▶ **Your task**
Print every row below verbatim, but leave the pictures out.

********

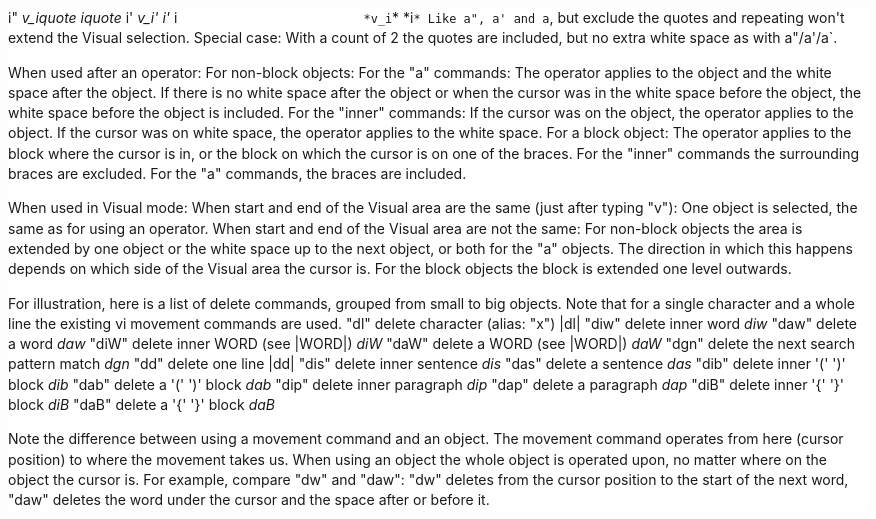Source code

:i"							*v_iquote* *iquote*
i'							*v_i'* *i'*
i`							*v_i`* *i`*
			Like a", a' and a`, but exclude the quotes and
			repeating won't extend the Visual selection.
			Special case: With a count of 2 the quotes are
			included, but no extra white space as with a"/a'/a`.

When used after an operator:
For non-block objects:
	For the "a" commands: The operator applies to the object and the white
	space after the object.  If there is no white space after the object
	or when the cursor was in the white space before the object, the white
	space before the object is included.
	For the "inner" commands: If the cursor was on the object, the
	operator applies to the object.  If the cursor was on white space, the
	operator applies to the white space.
For a block object:
	The operator applies to the block where the cursor is in, or the block
	on which the cursor is on one of the braces.  For the "inner" commands
	the surrounding braces are excluded.  For the "a" commands, the braces
	are included.

When used in Visual mode:
When start and end of the Visual area are the same (just after typing "v"):
	One object is selected, the same as for using an operator.
When start and end of the Visual area are not the same:
	For non-block objects the area is extended by one object or the white
	space up to the next object, or both for the "a" objects.  The
	direction in which this happens depends on which side of the Visual
	area the cursor is.  For the block objects the block is extended one
	level outwards.

For illustration, here is a list of delete commands, grouped from small to big
objects.  Note that for a single character and a whole line the existing vi
movement commands are used.
	"dl"	delete character (alias: "x")		|dl|
	"diw"	delete inner word			*diw*
	"daw"	delete a word				*daw*
	"diW"	delete inner WORD (see |WORD|)		*diW*
	"daW"	delete a WORD (see |WORD|)		*daW*
	"dgn"   delete the next search pattern match    *dgn*
	"dd"	delete one line				|dd|
	"dis"	delete inner sentence			*dis*
	"das"	delete a sentence			*das*
	"dib"	delete inner '(' ')' block		*dib*
	"dab"	delete a '(' ')' block			*dab*
	"dip"	delete inner paragraph			*dip*
	"dap"	delete a paragraph			*dap*
	"diB"	delete inner '{' '}' block		*diB*
	"daB"	delete a '{' '}' block			*daB*

Note the difference between using a movement command and an object.  The
movement command operates from here (cursor position) to where the movement
takes us.  When using an object the whole object is operated upon, no matter
where on the object the cursor is.  For example, compare "dw" and "daw": "dw"
deletes from the cursor position to the start of the next word, "daw" deletes
the word under the cursor and the space after or before it.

********

▶ **Response to the exercise**
Source code

:i"							*v_iquote* *iquote*
i'							*v_i'* *i'*
i`							*v_i`* *i`*
			Like a", a' and a`, but exclude the quotes and
			repeating won't extend the Visual selection.
			Special case: With a count of 2 the quotes are
			included, but no extra white space as with a"/a'/a`.

When used after an operator:
For non-block objects:
	For the "a" commands: The operator applies to the object and the white
	space after the object.  If there is no white space after the object
	or when the cursor was in the white space before the object, the white
	space before the object is included.
	For the "inner" commands: If the cursor was on the object, the
	operator applies to the object.  If the cursor was on white space, the
	operator applies to the white space.
For a block object:
	The operator applies to the block where the cursor is in, or the block
	on which the cursor is on one of the braces.  For the "inner" commands
	the surrounding braces are excluded.  For the "a" commands, the braces
	are included.

When used in Visual mode:
When start and end of the Visual area are the same (just after typing "v"):
	One object is selected, the same as for using an operator.
When start and end of the Visual area are not the same:
	For non-block objects the area is extended by one object or the white
	space up to the next object, or both for the "a" objects.  The
	direction in which this happens depends on which side of the Visual
	area the cursor is.  For the block objects the block is extended one
	level outwards.

For illustration, here is a list of delete commands, grouped from small to big
objects.  Note that for a single character and a whole line the existing vi
movement commands are used.
	"dl"	delete character (alias: "x")		|dl|
	"diw"	delete inner word			*diw*
	"daw"	delete a word				*daw*
	"diW"	delete inner WORD (see |WORD|)		*diW*
	"daW"	delete a WORD (see |WORD|)		*daW*
	"dgn"   delete the next search pattern match    *dgn*
	"dd"	delete one line				|dd|
	"dis"	delete inner sentence			*dis*
	"das"	delete a sentence			*das*
	"dib"	delete inner '(' ')' block		*dib*
	"dab"	delete a '(' ')' block			*dab*
	"dip"	delete inner paragraph			*dip*
	"dap"	delete a paragraph			*dap*
	"diB"	delete inner '{' '}' block		*diB*
	"daB"	delete a '{' '}' block			*daB*

Note the difference between using a movement command and an object.  The
movement command operates from here (cursor position) to where the movement
takes us.  When using an object the whole object is operated upon, no matter
where on the object the cursor is.  For example, compare "dw" and "daw": "dw"
deletes from the cursor position to the start of the next word, "daw" deletes
the word under the cursor and the space after or before it.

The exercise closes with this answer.